◆ AIM ◆
Find every line in the items below that contains the word "need", and copy each of those lines.

◆ LISTING ◆
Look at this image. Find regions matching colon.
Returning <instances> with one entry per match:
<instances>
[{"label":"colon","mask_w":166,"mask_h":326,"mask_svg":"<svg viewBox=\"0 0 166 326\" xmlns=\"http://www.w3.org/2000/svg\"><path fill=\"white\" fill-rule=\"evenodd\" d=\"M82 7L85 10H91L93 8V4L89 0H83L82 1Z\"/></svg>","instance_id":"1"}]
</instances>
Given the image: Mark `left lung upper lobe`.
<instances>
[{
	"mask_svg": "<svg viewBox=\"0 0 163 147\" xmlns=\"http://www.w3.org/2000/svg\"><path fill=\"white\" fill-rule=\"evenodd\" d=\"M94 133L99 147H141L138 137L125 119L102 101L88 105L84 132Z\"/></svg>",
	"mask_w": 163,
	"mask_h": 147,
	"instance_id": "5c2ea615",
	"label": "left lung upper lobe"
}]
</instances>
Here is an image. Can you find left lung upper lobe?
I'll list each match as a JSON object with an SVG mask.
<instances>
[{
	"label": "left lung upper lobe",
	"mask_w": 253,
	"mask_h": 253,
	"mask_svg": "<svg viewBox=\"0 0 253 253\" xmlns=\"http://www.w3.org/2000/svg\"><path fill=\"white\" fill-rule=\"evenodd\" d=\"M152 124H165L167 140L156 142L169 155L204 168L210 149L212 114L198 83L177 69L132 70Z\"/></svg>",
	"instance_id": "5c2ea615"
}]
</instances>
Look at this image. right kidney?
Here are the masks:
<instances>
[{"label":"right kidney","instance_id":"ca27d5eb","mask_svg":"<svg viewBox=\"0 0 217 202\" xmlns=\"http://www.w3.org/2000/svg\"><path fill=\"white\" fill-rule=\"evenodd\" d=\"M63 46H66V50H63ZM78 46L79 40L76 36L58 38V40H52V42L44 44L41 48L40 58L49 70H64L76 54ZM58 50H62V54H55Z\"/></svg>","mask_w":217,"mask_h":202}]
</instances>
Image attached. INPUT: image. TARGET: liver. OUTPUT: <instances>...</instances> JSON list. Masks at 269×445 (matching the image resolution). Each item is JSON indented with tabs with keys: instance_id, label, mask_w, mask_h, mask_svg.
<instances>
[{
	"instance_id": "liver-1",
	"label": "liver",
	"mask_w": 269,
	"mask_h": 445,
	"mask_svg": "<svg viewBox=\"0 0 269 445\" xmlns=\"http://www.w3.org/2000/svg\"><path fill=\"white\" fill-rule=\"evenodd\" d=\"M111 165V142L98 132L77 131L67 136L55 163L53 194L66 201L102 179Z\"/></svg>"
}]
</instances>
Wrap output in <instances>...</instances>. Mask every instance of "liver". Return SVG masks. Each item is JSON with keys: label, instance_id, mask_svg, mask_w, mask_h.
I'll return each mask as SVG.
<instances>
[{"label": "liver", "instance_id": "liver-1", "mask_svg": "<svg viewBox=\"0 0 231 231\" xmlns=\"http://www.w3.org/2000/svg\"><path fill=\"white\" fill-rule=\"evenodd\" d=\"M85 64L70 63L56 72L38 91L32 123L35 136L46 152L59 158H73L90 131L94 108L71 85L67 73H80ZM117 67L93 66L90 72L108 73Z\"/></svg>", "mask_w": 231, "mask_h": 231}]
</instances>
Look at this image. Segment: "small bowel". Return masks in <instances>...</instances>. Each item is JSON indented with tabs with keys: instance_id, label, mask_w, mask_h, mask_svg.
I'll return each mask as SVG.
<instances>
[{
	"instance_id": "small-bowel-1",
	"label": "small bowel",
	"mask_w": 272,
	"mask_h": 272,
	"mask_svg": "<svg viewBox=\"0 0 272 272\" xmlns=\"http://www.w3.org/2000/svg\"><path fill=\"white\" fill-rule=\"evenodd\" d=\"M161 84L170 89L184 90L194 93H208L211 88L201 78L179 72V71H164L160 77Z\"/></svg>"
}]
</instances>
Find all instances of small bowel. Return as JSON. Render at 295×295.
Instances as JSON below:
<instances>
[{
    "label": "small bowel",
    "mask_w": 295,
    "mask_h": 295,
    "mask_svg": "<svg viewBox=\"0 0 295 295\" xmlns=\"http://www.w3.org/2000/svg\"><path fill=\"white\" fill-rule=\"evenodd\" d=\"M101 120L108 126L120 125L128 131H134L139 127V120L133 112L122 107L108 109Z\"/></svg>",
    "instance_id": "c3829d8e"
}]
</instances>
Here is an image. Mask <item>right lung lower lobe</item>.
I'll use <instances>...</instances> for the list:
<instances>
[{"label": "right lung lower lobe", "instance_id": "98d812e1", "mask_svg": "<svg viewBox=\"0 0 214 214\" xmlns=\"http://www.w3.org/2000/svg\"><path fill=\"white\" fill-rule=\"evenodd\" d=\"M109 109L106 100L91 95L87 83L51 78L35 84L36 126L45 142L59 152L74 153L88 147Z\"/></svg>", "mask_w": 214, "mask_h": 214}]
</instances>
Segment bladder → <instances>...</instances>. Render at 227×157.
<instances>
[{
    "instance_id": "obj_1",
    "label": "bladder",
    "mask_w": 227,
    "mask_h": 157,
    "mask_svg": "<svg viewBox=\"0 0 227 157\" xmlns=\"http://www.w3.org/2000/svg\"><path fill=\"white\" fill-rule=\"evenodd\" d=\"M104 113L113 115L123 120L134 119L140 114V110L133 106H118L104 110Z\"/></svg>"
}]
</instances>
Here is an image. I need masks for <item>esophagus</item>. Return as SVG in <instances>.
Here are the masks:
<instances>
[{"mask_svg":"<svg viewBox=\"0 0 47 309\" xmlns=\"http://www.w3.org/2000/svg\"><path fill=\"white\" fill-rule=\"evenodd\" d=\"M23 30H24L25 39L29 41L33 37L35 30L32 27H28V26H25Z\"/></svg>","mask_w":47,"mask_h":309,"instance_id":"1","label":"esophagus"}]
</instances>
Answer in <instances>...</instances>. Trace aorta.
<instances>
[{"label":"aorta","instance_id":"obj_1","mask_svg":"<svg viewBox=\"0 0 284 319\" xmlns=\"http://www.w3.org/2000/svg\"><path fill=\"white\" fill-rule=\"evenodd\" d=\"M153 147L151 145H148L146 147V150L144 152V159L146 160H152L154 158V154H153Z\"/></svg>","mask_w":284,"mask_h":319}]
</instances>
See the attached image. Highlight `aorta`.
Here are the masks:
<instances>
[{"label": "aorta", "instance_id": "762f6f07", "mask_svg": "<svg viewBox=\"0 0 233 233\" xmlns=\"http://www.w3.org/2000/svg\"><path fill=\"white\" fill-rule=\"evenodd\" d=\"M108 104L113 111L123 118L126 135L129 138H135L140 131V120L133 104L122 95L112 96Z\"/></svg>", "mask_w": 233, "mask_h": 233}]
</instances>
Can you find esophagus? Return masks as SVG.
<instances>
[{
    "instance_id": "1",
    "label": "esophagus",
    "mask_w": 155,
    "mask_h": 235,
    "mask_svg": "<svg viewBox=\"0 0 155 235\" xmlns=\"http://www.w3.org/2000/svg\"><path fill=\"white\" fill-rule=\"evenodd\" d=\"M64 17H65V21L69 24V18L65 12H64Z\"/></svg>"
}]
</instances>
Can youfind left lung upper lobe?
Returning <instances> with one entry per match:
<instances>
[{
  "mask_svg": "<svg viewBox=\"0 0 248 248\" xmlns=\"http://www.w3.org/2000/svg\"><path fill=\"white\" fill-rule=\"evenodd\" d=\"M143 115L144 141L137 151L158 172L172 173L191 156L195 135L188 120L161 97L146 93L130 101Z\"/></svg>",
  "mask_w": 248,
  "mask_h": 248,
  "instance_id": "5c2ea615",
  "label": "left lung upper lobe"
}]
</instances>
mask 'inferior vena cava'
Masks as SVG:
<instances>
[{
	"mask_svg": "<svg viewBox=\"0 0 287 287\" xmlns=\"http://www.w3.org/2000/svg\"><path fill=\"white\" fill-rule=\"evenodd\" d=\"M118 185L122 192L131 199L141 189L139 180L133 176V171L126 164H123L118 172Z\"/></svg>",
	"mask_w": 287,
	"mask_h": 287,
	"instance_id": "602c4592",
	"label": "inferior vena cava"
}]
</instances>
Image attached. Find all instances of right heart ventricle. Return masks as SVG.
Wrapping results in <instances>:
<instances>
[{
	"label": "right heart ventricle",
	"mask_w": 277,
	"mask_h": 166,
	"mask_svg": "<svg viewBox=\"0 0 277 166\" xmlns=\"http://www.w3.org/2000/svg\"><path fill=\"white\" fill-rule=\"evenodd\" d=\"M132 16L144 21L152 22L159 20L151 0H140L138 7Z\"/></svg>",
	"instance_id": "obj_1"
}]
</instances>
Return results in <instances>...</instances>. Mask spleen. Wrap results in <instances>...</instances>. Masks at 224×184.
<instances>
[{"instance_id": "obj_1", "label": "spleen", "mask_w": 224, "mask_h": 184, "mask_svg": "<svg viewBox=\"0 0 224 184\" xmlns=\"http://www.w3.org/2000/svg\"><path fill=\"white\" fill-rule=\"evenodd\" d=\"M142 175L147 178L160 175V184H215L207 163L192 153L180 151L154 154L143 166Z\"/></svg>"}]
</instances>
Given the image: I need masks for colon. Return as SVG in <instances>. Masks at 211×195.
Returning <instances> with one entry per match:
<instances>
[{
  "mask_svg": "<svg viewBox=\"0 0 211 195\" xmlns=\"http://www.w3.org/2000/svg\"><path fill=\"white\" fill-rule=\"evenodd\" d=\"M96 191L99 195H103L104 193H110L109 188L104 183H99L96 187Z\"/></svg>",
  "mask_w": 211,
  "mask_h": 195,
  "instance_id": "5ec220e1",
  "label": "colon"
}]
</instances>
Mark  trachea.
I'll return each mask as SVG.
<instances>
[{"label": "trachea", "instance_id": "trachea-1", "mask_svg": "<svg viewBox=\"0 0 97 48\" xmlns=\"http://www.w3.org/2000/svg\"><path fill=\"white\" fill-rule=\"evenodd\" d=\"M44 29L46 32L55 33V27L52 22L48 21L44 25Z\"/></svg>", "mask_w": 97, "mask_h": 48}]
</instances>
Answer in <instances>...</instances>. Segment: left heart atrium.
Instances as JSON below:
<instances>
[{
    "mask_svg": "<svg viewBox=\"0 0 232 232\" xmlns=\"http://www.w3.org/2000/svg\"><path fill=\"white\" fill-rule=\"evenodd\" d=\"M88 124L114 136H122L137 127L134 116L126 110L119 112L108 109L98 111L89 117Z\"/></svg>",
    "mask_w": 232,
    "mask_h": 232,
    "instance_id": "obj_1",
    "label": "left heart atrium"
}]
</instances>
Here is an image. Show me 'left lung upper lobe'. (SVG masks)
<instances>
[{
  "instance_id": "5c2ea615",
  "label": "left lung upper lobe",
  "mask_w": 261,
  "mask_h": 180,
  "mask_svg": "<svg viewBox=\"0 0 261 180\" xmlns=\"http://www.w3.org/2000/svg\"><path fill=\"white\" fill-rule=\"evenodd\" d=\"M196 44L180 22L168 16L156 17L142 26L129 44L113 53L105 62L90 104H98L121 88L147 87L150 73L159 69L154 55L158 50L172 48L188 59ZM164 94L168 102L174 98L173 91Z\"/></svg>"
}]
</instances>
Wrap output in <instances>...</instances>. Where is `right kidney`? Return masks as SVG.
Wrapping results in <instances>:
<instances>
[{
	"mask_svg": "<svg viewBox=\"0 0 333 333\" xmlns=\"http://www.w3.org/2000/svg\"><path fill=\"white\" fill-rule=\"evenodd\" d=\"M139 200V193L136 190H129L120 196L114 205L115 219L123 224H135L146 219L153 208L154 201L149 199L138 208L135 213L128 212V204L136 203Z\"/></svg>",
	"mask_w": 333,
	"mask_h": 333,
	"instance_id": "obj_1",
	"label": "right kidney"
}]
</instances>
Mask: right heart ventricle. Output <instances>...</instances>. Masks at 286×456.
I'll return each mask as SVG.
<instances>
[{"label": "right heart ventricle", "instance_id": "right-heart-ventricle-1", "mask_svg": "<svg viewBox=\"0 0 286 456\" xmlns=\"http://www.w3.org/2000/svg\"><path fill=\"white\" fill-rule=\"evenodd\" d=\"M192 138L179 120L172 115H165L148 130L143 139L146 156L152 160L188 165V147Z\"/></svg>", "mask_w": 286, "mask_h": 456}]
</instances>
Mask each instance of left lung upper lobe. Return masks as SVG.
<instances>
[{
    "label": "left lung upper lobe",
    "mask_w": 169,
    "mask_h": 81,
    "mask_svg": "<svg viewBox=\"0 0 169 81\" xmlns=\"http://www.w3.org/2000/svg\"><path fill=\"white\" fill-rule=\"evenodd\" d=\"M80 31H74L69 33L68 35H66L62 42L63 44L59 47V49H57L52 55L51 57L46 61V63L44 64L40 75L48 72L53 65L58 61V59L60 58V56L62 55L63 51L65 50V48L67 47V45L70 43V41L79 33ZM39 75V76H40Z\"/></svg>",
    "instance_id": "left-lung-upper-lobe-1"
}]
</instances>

◆ TASK SOLUTION ◆
Here is an image. I need masks for <item>esophagus</item>. Return as SVG in <instances>.
Given the image: I need masks for colon. Return as SVG in <instances>. Masks at 211×195.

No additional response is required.